As a data subject, you have the following rights:

  • Right of Access: Request information about your personal data
  • Right to Rectification: Correct inaccurate personal data
  • Right to Erasure: Request deletion of your personal data
  • Right to Restrict Processing: Limit how we process your data
  • Right to Data Portability: Receive your data in a structured format
  • Right to Object: Object to processing of your personal data

7. Cookies and Tracking

We use minimal cookies for essential functionality:

  • Essential Cookies: Required for basic service operation
  • No Tracking: We do not track users across other websites

8. Third-Party Services

We may use trusted third-party services for:

  • Infrastructure hosting and security
  • Content delivery networks

All third-party services are bound by strict data protection agreements.

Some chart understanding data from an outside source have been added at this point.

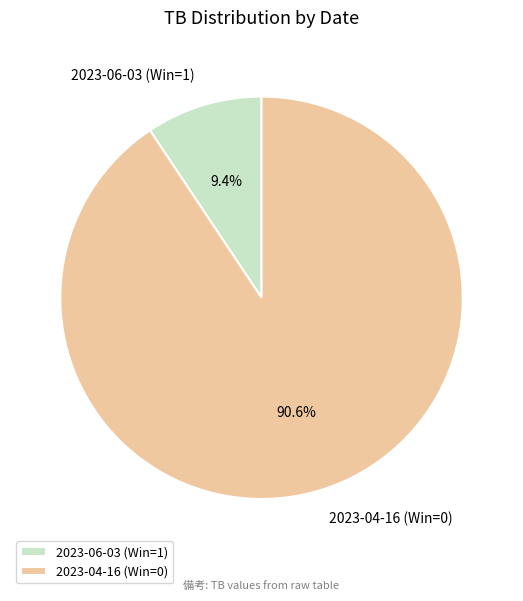

The 2023-04-16 (Win=0) slice represents 99% of the pie. True or false?

False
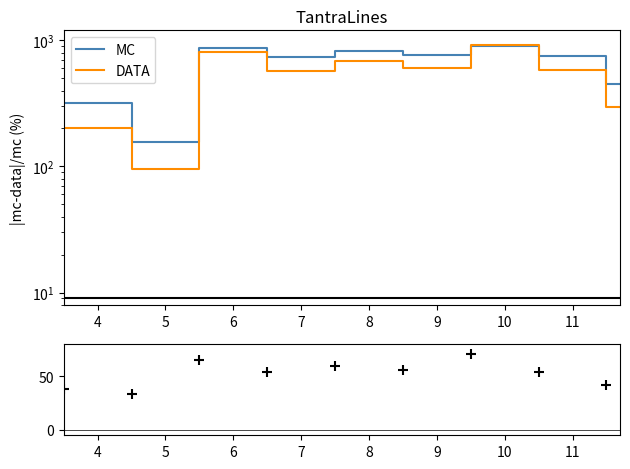

Which series has the largest total across all categories?

MC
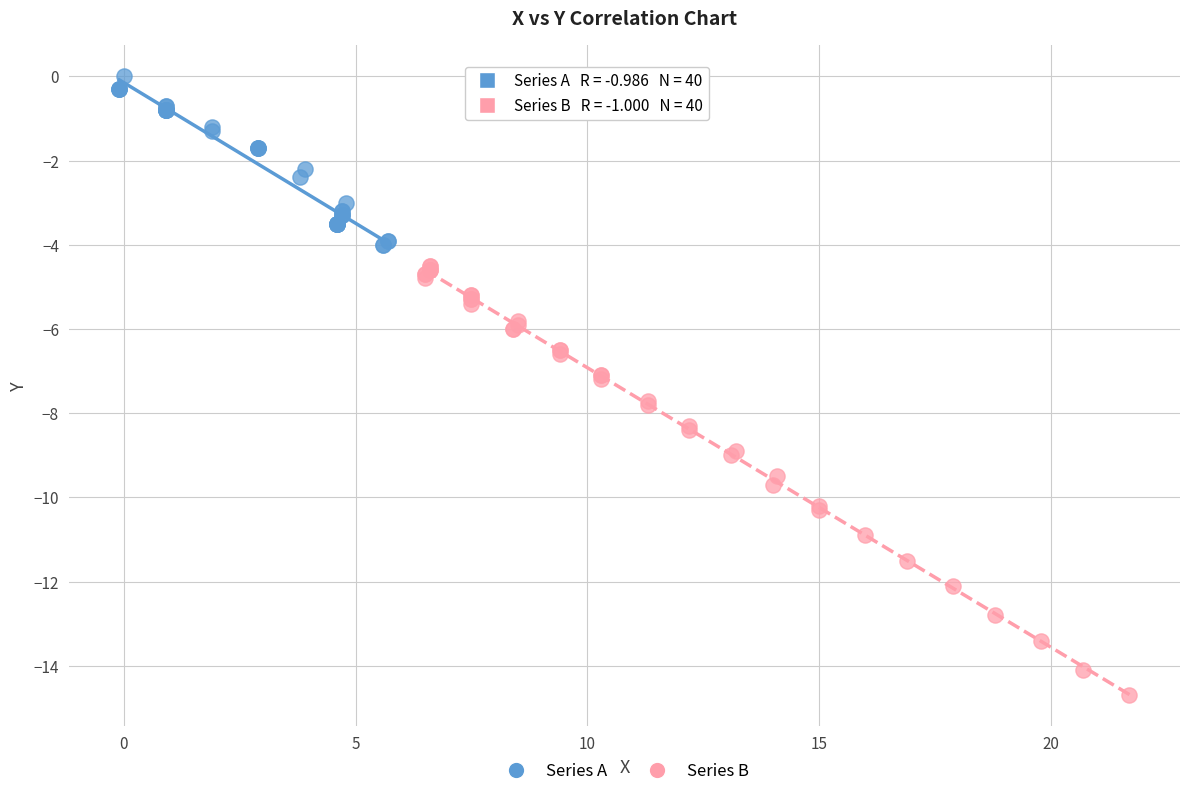

Which series contains the lowest Y value?

Series B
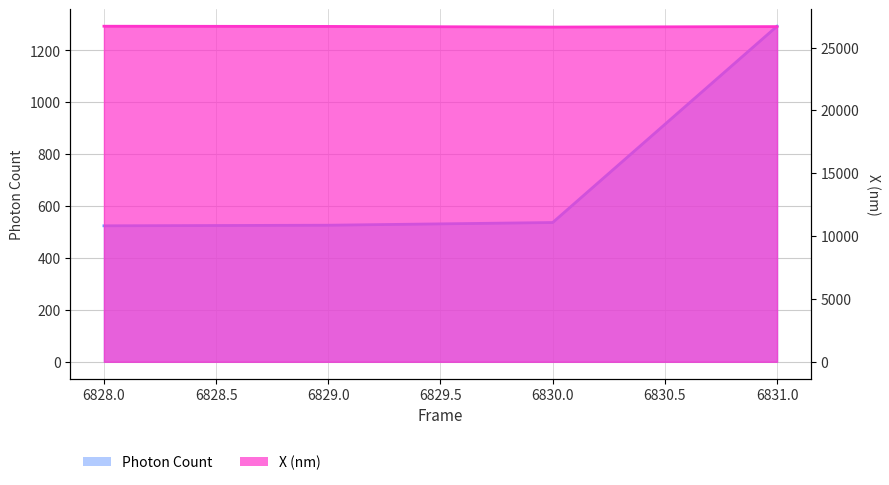

At which category is the sum across all series the highest?

6831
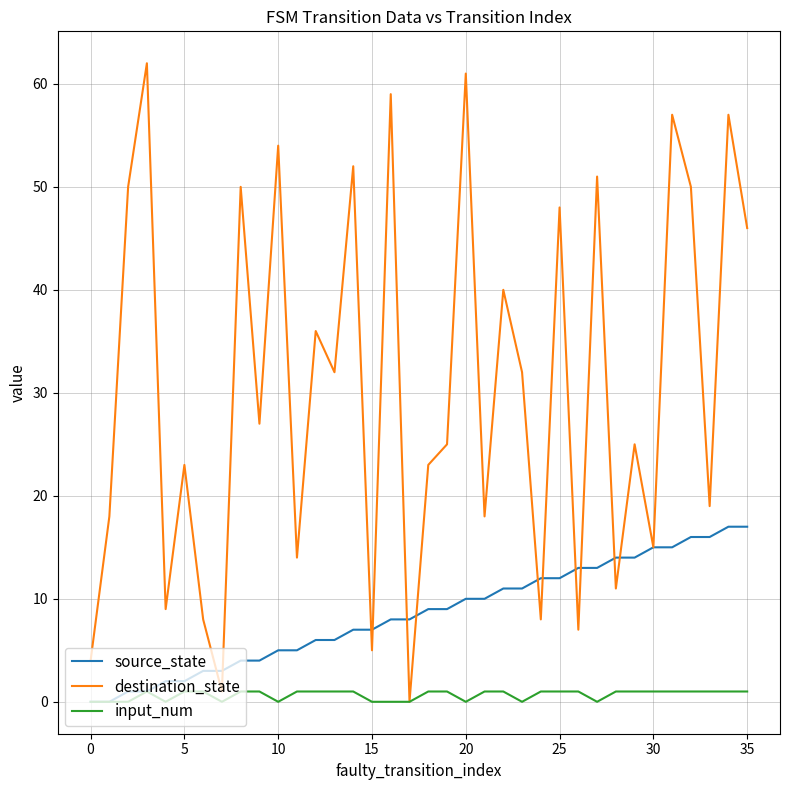

What are all the series names shown in the legend?

source_state, destination_state, input_num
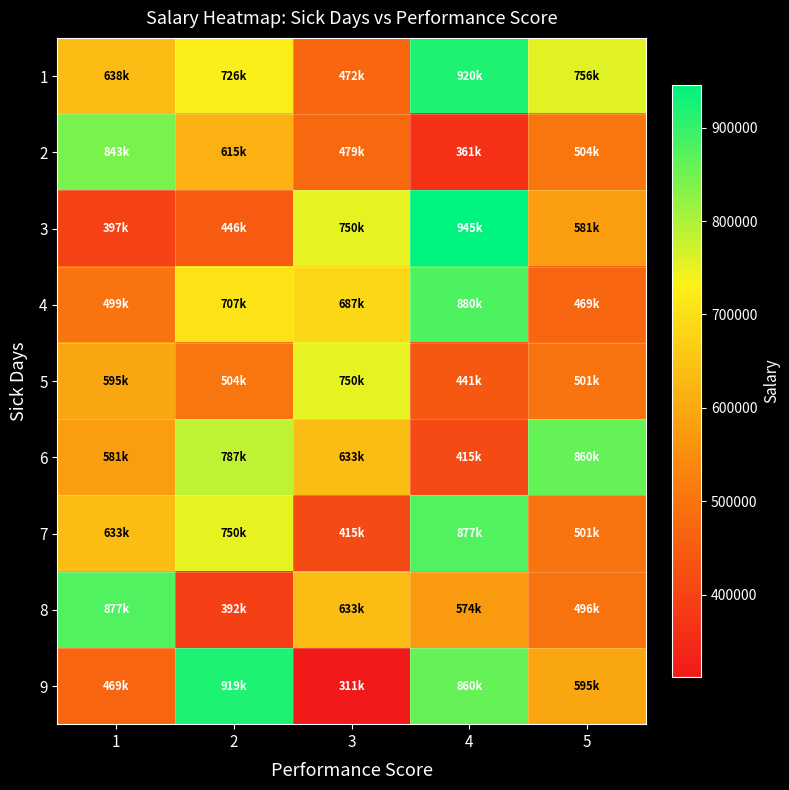

Reading left to right, what are all the values shown in this chart?

1: 1=638337	2=726175	3=472720	4=920233	5=756630
2: 1=843215	2=615504	3=479913	4=361554	5=504187
3: 1=397678	2=446041	3=750503	4=945789	5=581359
4: 1=499258	2=707077	3=687364	4=880238	5=469412
5: 1=595760	2=504187	3=750962	4=441203	5=501177
6: 1=581359	2=787199	3=633665	4=415123	5=860562
7: 1=633665	2=750962	3=415123	4=877527	5=501177
8: 1=877527	2=392351	3=633665	4=574160	5=496758
9: 1=469412	2=919783	3=311571	4=860562	5=595760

9. International Data Transfers

Your data may be processed in countries outside the EEA. We ensure adequate protection through:

  • Standard Contractual Clauses (SCCs)
  • Adequacy decisions by the European Commission
  • Appropriate safeguards as required by GDPR

10. Children's Privacy

Our service is not intended for children under 16. We do not knowingly collect personal information from children under 16.

11. Changes to This Privacy Policy

We may update this Privacy Policy from time to time. We will notify you of any changes by posting the new Privacy Policy on this page and updating the "Last updated" date.

12. Contact Information

If you have any questions about this Privacy Policy or wish to exercise your rights, please contact us:

  • Email: helpdesk@pluritech.com
  • Data Protection Inquiries: helpdesk@pluritech.com

13. ReefSecure Security Suite

ReefSecure PasswordShare is part of the ReefSecure security suite. For more information about our comprehensive cybersecurity solutions, visit reefsecure.eu.

14. Supervisory Authority

You have the right to lodge a complaint with a supervisory authority if you believe we have not handled your personal data in accordance with GDPR.